I’m not worried about the churches – Christianity is always at its best when under fire from the Romans, the Cathars, the Nazis, the communists, or whomever.  But conservatism is not a church.  It needs people who will fight.  The current culture of American conservatism does not encourage this quality – it tends to excuse, and even reward, the Robert Gates types.

We need to recruit fighters, encourage them, and cultivate them.  The establishment has no interest in this.  The Tea Party movement had promise, before losing its way in support of oddballs with weird agendas.  I assume they’ll be back – the problems that brought the movement into existence certainly haven’t gone anywhere.

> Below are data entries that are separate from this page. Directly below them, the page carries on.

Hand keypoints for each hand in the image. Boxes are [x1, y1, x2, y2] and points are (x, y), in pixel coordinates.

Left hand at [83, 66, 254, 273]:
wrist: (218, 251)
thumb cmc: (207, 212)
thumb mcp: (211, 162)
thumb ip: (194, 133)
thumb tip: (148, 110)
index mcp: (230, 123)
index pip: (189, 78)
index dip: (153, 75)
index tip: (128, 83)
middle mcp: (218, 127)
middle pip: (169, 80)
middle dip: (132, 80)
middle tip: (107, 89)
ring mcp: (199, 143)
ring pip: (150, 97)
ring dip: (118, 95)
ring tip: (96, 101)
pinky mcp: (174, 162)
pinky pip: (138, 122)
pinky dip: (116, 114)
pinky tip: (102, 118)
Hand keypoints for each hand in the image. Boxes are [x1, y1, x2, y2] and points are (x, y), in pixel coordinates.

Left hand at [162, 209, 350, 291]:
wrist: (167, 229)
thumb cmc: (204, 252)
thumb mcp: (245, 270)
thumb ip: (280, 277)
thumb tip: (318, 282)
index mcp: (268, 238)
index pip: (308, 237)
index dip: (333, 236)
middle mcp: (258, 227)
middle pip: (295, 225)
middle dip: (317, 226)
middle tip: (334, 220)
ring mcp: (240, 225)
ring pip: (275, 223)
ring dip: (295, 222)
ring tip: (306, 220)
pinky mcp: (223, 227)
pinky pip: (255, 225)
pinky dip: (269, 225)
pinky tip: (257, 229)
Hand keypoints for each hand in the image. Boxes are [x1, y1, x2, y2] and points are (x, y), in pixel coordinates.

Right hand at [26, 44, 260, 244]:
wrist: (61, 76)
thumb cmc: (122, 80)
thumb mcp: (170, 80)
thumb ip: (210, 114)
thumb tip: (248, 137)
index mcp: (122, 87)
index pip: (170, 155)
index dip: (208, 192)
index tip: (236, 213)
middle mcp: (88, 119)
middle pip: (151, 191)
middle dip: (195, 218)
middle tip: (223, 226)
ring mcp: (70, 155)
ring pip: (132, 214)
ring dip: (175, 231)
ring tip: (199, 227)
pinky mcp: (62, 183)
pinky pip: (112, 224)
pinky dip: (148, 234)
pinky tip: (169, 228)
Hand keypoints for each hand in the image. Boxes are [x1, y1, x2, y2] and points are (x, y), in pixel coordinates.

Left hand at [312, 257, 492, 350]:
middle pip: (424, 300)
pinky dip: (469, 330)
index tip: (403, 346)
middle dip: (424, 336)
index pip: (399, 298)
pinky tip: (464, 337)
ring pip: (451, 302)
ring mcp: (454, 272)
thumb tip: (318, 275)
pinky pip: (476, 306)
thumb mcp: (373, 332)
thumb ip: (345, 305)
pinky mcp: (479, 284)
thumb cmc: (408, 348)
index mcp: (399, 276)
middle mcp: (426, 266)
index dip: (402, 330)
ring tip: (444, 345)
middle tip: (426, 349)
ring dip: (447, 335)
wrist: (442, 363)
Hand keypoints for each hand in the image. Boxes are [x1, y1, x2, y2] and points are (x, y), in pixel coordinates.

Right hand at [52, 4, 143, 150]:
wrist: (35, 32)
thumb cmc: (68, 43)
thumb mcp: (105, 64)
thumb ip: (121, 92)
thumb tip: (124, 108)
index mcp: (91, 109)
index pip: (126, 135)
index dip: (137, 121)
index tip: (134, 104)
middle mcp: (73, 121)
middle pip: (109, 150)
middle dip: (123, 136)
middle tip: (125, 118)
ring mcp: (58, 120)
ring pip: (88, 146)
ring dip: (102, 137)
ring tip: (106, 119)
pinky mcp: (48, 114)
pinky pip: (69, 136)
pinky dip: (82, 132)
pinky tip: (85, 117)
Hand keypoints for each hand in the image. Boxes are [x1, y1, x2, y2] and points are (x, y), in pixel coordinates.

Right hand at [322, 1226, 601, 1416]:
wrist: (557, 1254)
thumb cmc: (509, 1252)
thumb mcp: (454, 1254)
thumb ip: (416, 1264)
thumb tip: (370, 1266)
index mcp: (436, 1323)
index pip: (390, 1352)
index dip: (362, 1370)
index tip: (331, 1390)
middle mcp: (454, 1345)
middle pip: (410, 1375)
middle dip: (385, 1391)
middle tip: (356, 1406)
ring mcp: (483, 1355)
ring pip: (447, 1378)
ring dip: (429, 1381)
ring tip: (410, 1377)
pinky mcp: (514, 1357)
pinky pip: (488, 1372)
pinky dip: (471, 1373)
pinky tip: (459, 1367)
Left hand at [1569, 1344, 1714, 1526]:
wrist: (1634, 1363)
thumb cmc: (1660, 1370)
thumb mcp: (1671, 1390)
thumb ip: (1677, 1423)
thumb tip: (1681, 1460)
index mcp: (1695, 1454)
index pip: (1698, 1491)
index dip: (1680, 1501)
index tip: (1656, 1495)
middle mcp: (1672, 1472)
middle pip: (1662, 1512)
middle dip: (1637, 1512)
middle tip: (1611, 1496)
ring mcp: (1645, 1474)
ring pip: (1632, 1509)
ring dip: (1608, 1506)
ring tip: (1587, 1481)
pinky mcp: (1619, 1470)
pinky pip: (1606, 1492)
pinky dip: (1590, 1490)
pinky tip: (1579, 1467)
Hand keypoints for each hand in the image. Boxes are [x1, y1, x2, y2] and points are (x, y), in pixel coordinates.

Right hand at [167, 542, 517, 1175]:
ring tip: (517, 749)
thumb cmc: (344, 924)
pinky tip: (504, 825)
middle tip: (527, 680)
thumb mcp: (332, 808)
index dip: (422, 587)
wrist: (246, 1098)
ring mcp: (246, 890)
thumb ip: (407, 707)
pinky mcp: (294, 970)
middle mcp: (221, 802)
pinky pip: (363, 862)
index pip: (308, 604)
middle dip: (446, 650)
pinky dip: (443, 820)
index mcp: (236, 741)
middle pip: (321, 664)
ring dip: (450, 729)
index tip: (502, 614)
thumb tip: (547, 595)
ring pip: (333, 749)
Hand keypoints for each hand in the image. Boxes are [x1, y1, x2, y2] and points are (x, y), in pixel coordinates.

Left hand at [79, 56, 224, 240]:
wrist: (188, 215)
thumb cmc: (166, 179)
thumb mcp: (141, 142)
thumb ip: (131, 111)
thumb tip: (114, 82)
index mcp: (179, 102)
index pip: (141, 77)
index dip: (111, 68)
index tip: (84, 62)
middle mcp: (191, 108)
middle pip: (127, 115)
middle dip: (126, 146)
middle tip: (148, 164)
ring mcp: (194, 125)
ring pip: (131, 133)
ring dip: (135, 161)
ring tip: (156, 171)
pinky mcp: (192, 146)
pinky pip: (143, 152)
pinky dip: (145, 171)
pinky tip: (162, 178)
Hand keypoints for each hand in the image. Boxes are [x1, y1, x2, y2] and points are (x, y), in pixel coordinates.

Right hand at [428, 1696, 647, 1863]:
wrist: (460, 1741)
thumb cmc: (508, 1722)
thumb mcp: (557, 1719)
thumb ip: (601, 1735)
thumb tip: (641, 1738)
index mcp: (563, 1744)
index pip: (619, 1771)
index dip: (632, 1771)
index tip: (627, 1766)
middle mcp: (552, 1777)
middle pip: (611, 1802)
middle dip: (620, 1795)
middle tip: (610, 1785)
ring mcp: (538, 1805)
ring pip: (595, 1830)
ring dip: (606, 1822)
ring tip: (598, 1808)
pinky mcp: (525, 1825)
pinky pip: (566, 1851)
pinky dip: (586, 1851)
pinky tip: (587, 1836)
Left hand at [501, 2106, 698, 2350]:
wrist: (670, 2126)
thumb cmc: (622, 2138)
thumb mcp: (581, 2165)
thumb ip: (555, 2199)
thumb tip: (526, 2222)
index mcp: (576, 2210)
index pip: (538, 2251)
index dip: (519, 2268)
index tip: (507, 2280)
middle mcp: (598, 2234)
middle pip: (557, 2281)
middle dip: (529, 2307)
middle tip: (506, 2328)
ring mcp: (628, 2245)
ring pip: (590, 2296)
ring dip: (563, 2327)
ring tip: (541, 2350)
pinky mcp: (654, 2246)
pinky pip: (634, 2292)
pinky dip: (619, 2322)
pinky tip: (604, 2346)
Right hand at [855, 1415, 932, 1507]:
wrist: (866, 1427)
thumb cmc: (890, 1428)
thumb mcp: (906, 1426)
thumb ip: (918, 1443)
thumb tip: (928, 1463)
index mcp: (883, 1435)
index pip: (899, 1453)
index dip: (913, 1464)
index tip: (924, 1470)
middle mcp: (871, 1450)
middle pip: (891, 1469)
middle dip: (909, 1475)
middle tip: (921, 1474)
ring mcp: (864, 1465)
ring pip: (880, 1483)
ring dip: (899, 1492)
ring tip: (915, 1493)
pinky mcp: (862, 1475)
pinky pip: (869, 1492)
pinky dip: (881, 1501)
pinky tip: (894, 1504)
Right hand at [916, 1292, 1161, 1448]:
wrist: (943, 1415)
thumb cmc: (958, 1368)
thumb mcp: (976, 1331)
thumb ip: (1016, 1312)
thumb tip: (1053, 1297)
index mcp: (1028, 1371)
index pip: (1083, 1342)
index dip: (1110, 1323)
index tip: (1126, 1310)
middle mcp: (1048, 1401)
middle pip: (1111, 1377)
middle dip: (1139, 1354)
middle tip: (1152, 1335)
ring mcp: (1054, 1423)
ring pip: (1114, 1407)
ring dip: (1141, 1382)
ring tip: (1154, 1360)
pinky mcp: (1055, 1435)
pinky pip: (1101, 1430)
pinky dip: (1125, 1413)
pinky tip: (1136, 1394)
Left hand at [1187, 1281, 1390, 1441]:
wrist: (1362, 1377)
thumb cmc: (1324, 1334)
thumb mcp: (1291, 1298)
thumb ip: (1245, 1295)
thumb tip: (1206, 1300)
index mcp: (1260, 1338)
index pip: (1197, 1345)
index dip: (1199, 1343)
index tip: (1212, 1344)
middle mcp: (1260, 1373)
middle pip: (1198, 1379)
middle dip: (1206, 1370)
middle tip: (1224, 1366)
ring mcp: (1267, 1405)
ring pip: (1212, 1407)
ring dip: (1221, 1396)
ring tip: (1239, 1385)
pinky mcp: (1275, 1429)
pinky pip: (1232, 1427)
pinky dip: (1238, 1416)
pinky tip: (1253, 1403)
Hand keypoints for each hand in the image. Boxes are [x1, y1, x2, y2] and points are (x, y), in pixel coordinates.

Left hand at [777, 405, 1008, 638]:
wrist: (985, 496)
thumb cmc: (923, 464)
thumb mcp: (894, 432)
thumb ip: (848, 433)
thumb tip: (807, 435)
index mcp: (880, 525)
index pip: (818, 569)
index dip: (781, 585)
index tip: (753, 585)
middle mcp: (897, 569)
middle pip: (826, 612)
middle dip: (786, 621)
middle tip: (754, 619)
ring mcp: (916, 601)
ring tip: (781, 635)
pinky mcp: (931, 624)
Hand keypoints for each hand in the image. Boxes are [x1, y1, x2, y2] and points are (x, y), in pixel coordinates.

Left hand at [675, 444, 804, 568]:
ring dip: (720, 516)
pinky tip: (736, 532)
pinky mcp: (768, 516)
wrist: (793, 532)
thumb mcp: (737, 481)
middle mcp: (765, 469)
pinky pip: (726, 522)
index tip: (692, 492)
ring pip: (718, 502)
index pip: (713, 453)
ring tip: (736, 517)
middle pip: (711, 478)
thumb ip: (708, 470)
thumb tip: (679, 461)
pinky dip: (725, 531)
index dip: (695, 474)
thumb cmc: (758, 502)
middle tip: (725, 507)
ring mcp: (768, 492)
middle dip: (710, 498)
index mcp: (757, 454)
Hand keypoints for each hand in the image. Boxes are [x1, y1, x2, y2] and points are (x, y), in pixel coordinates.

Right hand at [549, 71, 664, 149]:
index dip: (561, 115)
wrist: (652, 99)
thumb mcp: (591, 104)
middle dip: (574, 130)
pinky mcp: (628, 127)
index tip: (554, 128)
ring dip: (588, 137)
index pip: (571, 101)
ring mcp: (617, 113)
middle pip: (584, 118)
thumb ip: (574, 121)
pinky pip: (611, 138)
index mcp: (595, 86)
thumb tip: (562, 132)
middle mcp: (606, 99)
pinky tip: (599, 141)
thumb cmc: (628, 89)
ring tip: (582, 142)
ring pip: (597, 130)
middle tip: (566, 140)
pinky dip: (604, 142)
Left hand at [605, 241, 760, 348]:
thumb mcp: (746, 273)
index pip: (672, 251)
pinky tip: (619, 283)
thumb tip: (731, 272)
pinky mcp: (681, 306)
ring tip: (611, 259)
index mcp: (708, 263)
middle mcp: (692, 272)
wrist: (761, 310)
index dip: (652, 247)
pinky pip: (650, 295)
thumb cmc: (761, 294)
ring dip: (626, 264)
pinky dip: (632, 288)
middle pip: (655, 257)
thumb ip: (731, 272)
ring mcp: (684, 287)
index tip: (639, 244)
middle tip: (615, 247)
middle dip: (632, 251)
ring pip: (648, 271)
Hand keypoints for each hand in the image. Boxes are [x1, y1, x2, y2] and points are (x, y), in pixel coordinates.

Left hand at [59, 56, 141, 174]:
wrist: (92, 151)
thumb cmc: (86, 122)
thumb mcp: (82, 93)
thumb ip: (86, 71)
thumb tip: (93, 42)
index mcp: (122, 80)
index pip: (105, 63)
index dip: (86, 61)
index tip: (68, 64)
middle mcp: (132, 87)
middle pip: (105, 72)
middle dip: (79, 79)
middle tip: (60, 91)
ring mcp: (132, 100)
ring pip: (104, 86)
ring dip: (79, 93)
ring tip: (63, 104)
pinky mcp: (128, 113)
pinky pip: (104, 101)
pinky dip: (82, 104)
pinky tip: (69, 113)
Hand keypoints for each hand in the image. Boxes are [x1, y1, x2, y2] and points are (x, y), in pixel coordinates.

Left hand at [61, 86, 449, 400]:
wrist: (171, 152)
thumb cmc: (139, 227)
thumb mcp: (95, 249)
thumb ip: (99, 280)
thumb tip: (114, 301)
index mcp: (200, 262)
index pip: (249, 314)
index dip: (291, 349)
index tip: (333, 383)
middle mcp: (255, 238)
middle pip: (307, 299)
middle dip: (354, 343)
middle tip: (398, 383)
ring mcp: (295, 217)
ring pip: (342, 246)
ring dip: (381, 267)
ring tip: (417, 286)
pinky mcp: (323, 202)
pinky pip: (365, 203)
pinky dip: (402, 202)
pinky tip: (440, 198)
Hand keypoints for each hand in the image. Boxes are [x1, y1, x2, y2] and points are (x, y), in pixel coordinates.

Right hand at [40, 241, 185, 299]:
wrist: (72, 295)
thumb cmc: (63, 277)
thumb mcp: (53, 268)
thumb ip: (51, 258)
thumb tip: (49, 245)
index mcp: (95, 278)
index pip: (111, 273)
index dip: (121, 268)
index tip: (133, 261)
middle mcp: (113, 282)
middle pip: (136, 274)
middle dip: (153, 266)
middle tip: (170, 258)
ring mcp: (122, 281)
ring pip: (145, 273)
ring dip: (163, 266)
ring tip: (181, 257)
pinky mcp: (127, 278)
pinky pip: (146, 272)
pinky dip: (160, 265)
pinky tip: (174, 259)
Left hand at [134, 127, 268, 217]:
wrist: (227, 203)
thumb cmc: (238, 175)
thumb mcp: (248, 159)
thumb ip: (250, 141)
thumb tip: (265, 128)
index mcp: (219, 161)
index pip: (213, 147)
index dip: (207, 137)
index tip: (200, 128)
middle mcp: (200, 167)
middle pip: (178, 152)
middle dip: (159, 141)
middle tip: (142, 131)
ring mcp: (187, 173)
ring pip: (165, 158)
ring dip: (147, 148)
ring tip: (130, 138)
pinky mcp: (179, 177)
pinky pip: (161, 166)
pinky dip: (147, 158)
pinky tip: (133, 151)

When we look at 2016 from this viewpoint, we see exactly two candidates worthy of support: Scott Walker and Ted Cruz. All the rest – including such favorites as Ben Carson, Carly Fiorina, and, God knows, Jeb Bush, are compromisers and trimmers at best.  (Walker has proven that he can fight and win.  Ted Cruz has not quite demonstrated that yet.)

The marriage debate will not be over even when it’s over.  Marriage is an aspect of human nature as it exists, and it won’t be changed simply because some demand it.  We saw this with abortion and radical feminism.  Abortion is a crime against nature and can’t be made to be anything else.  Despite virtually the entire culture bending itself into pretzels to deny that fact, it still remains the central truth about abortion – a truth that, properly exploited by people who were willing to fight, has cut the abortion rate to its lowest level since 1973.

Feminism denies any reality to sex roles.  Despite support from the general culture, radical feminism has repeatedly wrecked itself on reefs of its own making.  Today we see feminists (such as Sheryl Sandberg with her “Lean In” program) making the same exact arguments that were made forty years ago, with the same level of hysteria and self-delusion.  They will achieve the same result.

The marriage argument will develop in similar fashion.  The facts stand for themselves and will not be changed.  As time passes and the actual anti-family, anti-religious, and anti-straight agenda of the gays is revealed, it will no longer be taken as a greeting-card issue.  Then the real debate will begin.

All that we need are fighters.  The rest can go marry their cats.